The random operator $L_X$ is a geometric object, a random linear transformation of $\mathbb{C}^N,$ and as such has geometric invariants such as eigenvalues and eigenvectors.

The statistical behavior of the geometric invariants of $L_X$ is encoded in the characteristic function $\varphi_X$ of its matrix $X$ . However, the characteristic function “sees” $X$ as a random vector in the $N^2$ -dimensional Euclidean space $\mathbb{H},$ not as a random operator on the $N$ -dimensional Hilbert space $\mathbb{C}^N,$ and the question of how to extract geometric information from $\varphi_X$ does not have an obvious or easy answer. Because of this, researchers in random matrix theory long ago abandoned characteristic functions. The subject has developed its own specific tools which have been very successful but have also distanced it from other parts of probability theory.

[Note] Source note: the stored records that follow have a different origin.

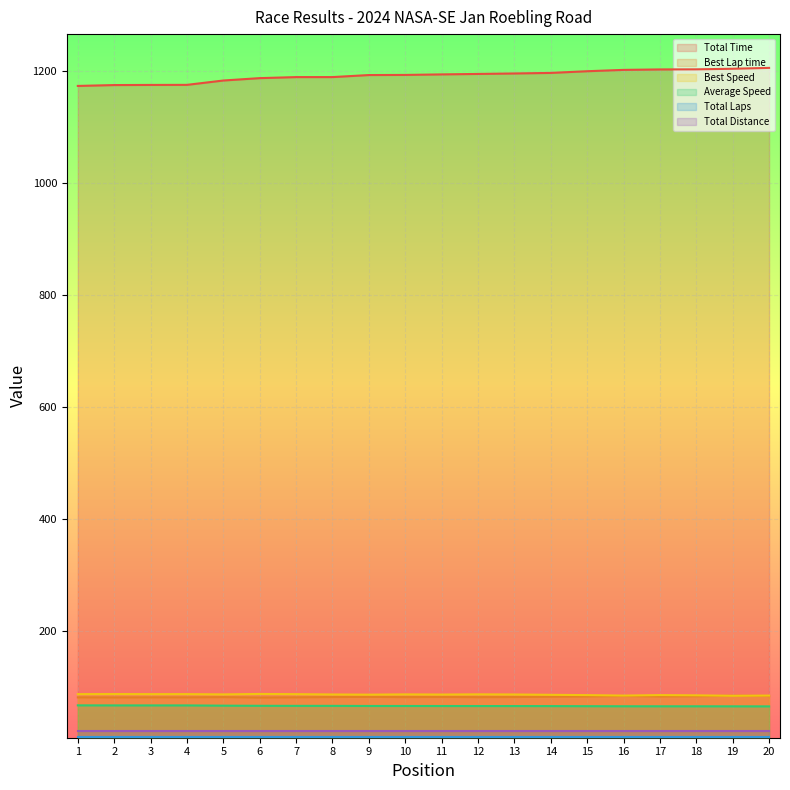

What is the lowest value of the Best Lap time series?

82.2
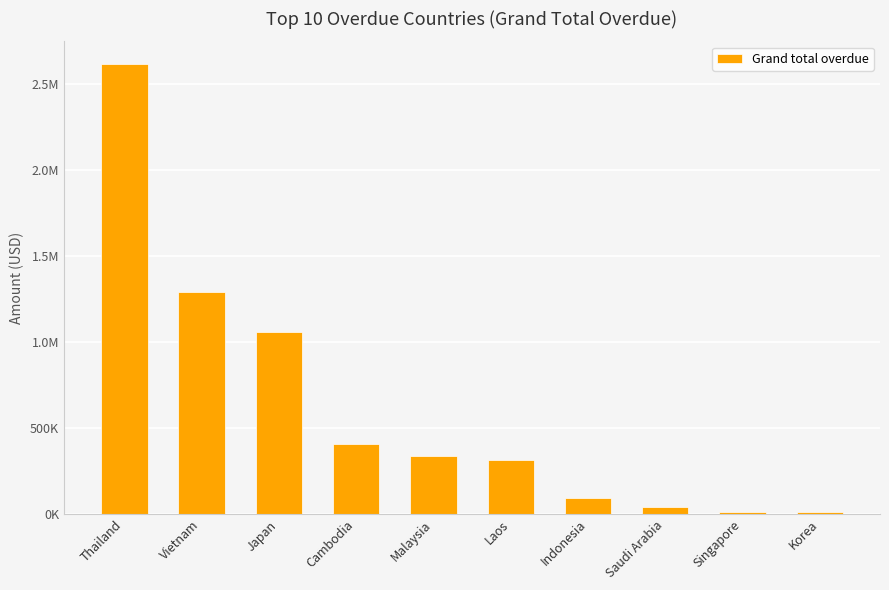

What is the difference between the maximum and second lowest values?

2603166.8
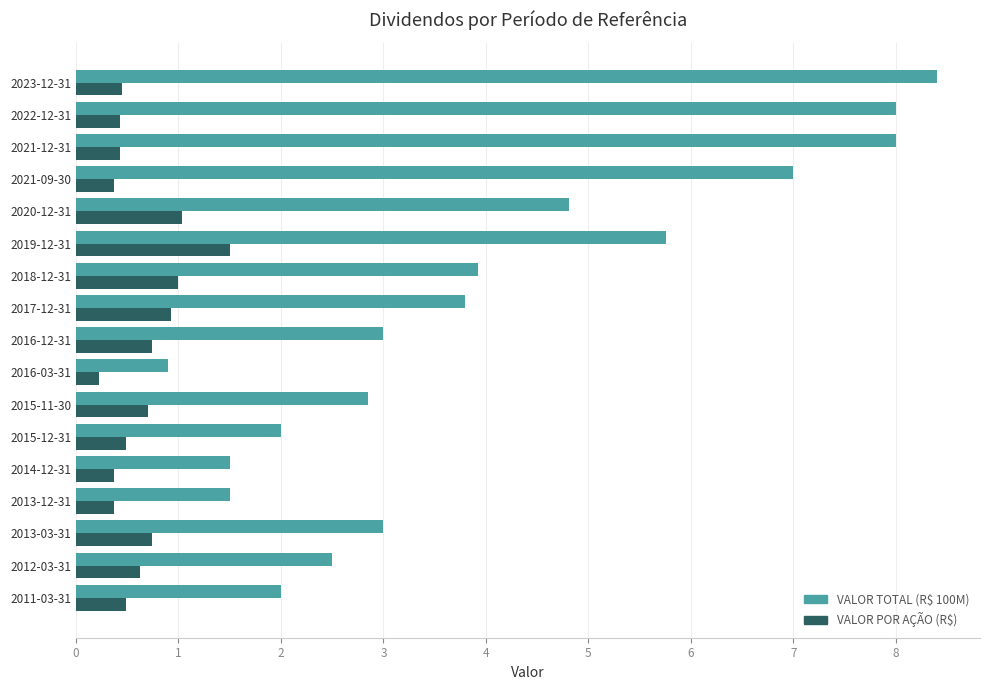

Which series has the largest range (max minus min)?

VALOR TOTAL (R$ 100M)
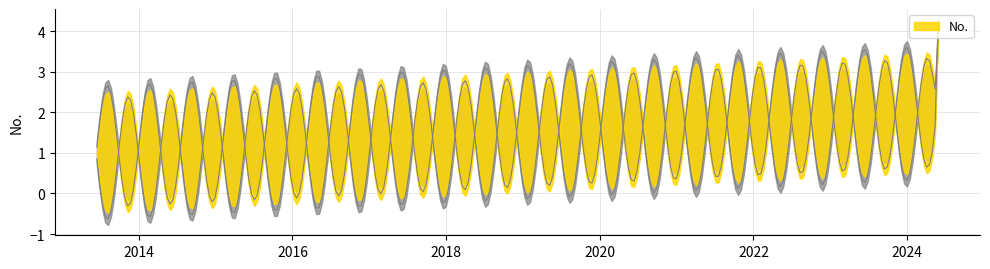

Is it true that the value at 2024-05-12 is 2?

True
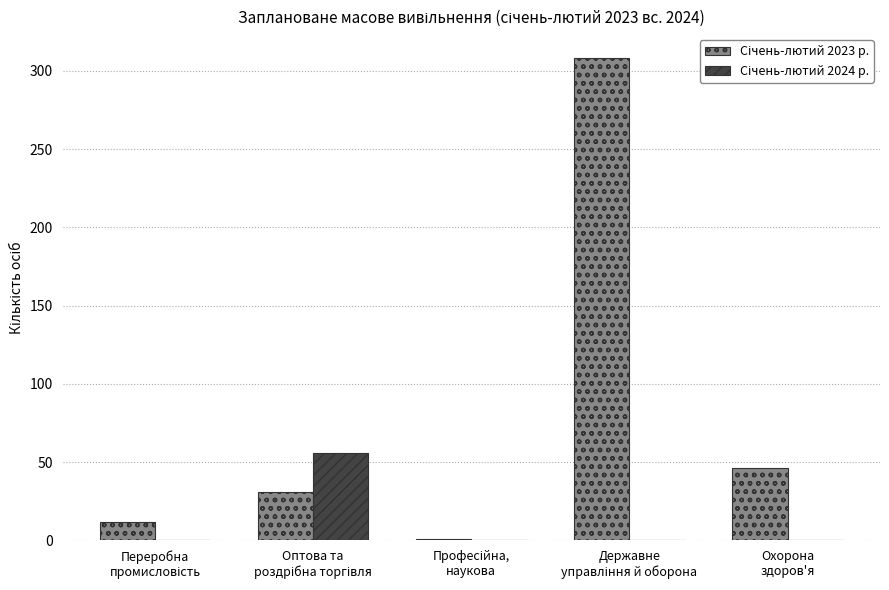

Which series has the largest total across all categories?

Січень-лютий 2023 р.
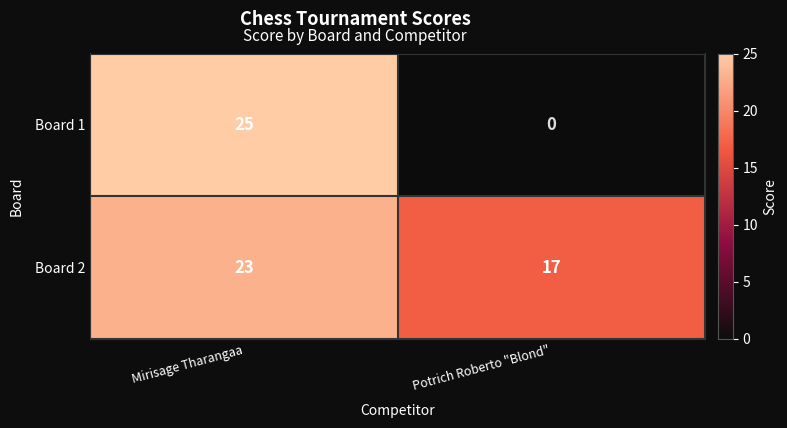

Between Mirisage Tharangaa and Potrich Roberto "Blond", which series saw the biggest shift?

Board 1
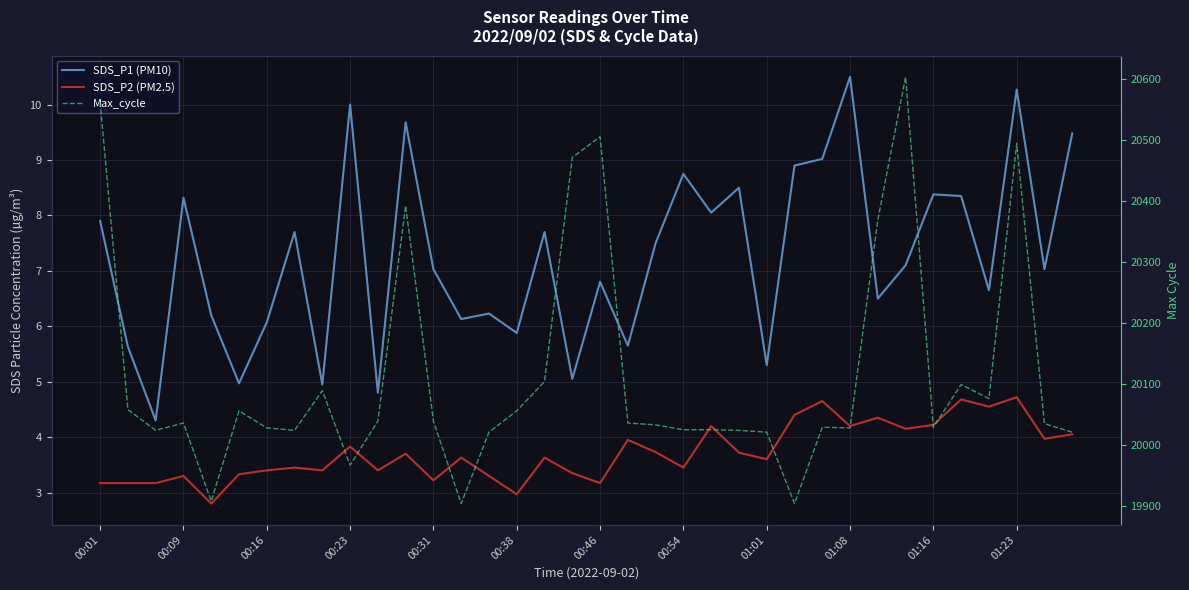

True or false: Max_cycle and SDS_P2 (PM2.5) cross at least once.

False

In recent years the question of whether a Fourier-analytic approach to random matrices might be possible after all has begun to be reconsidered. I do not claim to have a satisfactory answer to this question, but we will explore it in this topics course and perhaps see the beginnings of an answer. To get the most out of this endeavor, it would be best to absorb the standard approach to random matrix theory at the same time. The course notes by Todd Kemp and Terence Tao are both excellent resources which are freely available online.